◆ EXTRACT PROVIDED:
==========

Plug vs. Plug — Which Nation's Socket Is Best?
CNETNate writes "Is the American mains socket really so much worse than the Italian design? And does the Italian socket fail at rivaling the sockets in British homes? This feature explores, in a not-at-all-parodic-and-anecdotal fashion, the designs, strengths and weaknesses of Earth's mains adapters. There is only one conclusion, and you're likely not to agree if you live in France. Or Italy. Or in fact most places." (For more plug pics and details, check out Wikipedia's list of the ones in current use.)
If there was some move to rewire the entire world with a single residential standard I'd vote for NEMA L15.
Single-phase power is a hack.
I started doing that when I saw them installed consistently like that in an industrial situation, but I didn't fully understand the reason. I do know that plugs are less likely to pull out due to weight on the plug like that.
Finally I asked an electrician. He said the reason is that if something falls on the plug, pulls it partly out, and makes contact with the prongs, it hits the earthing pin first rather than possibly hitting the hot lead first.
This is a pretty ingenious solution to the bulk problem of the UK plug: http://www.youtube.com/watch?v=f6DvjKkGT6s
I kind of like Australia's socket design. In the US, our NEMA sockets are designed so that a plug for a 30A socket can't plug into a 15A socket or vice versa. In the Australian design, a higher current plug can't plug into a lower-current socket, but a lower-current plug *can* plug into a higher current socket. Which only makes sense.
Of course, all of them are pretty weak compared to EV charging connectors like J1772. Designed for 10,000 connect/disconnect cycles, and the power pins don't go live until the data pins confirm a connection. And the data pins can talk with the device to determine what kind of power to deliver.
sed "s/SJW.*$/... never mind. I was about to say something stupid, and also, I'm a troglodyte./Ig"
Having lived in the US, UK, Malaysia and France, I would concurr that the British plug system is far better. It was properly thought, and universally implemented across the country 50 years ago using an act of parliment on the premise that using anything else was dangerous and therefore potentially negligent. More features have been added since then (including household earth-leakage trip sensing).
I've had problems with a French pin snapping in a socket leaving an exposed live pin for my 3-year-old son to play with (luckily I spotted it in time and managed to cover it).
In the US I almost got used to the risk of shocks off electrical appliances. I also had a lab fire destroy some of my work because somebody had knocked out the cable of the pump supplying the coolant.
In Malaysia where the national standard specifies the british plug type, the biggest issue was that cheap Chinese imports sometimes didn't use it.
When basic safety is involved, I don't think that it's over-engineering. Your comment about extra points of failure doesn't make any sense.
Sure, but belt-and-suspenders is a good philosophy when it comes to something like this. When you take your laptop and plug it into the hotel outlet, you're trusting whoever wired that outlet to have done it to code. It almost always is, but the one time it isn't could be the one that damages the laptop or takes your life.

==========

◆ EXERCISE DATA:
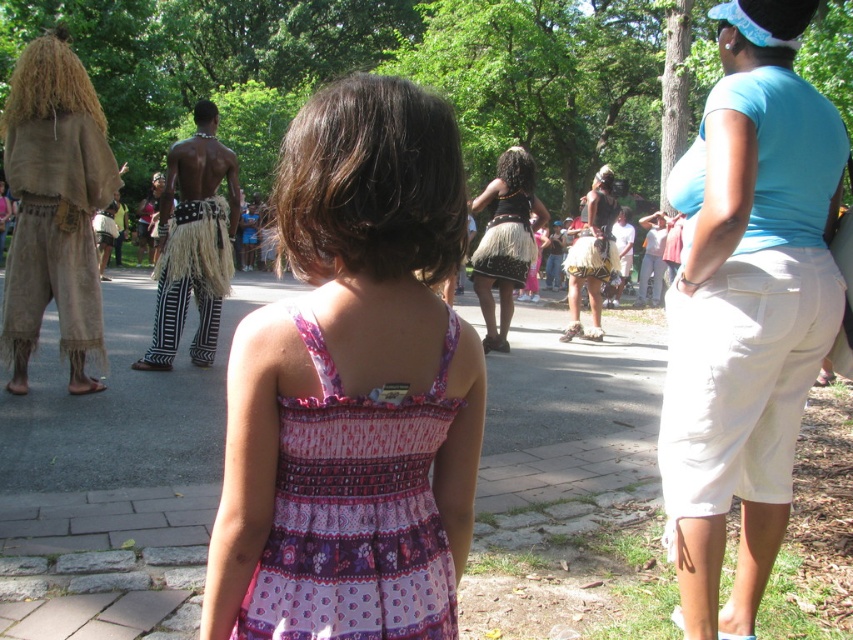
You are a costume designer preparing for a performance. You have two items to place on a rack for quick access during the show. The brown woven fabric at left and the black grass skirt at center. Which item should you place closer to the front of the rack to ensure visibility?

==========

◆ TASKS TO PERFORM:
1/ Write out the part of the plug and socket discussion starting with "This is a pretty" and going on through "power to deliver.".
2/ Finish out the next part of the plug and socket discussion, picking up after its last sentence.
The lines after the plug and socket discussion are separate material.

◆ YOUR RESPONSES:
1/
This is a pretty ingenious solution to the bulk problem of the UK plug: http://www.youtube.com/watch?v=f6DvjKkGT6s
I kind of like Australia's socket design. In the US, our NEMA sockets are designed so that a plug for a 30A socket can't plug into a 15A socket or vice versa. In the Australian design, a higher current plug can't plug into a lower-current socket, but a lower-current plug *can* plug into a higher current socket. Which only makes sense.
Of course, all of them are pretty weak compared to EV charging connectors like J1772. Designed for 10,000 connect/disconnect cycles, and the power pins don't go live until the data pins confirm a connection. And the data pins can talk with the device to determine what kind of power to deliver.

2/
GFI and fuses are apples and oranges. Fuses and circuit breakers are current overload protection. Ground Fault Interruption protects against current moving in a path it was not intended to (e.g. between hot and ground rather than hot and neutral). There are plenty of ways to kill yourself with current moving between hot and neutral as intended. You can use more current on the cord than the circuit is rated for. You plug your 2A cord into a 20A circuit, and you can start a fire by drawing 10A and the GFI is happy as a clam. Your laptop is off and your frayed cord is drawing one amp because of the current that is currently melting the plastic in the cord. In that case not only is the GFI and circuit breaker happy to let you start that fire, the 2A fuse in your plug is too. You need arc-fault detection.
GFI units include a circuit breaker, so yes, there is redundancy. I'm assuming the UK codes don't let you wire buildings without circuit breakers, so it's not like the UK relies on plug fuses exclusively and the US on circuit breakers. If I am correct, then the UK has redundant current overload protection where the US does not. GFI handles ground faults, of course, but that's almost not relevant in many cases, e.g. non-grounded equipment which is supposed to have an electrically isolated case. Of course you'll want GFI if you're in the habit of using your laptop in the bathtub, but in most cases arc-fault interruption would be even more desirable.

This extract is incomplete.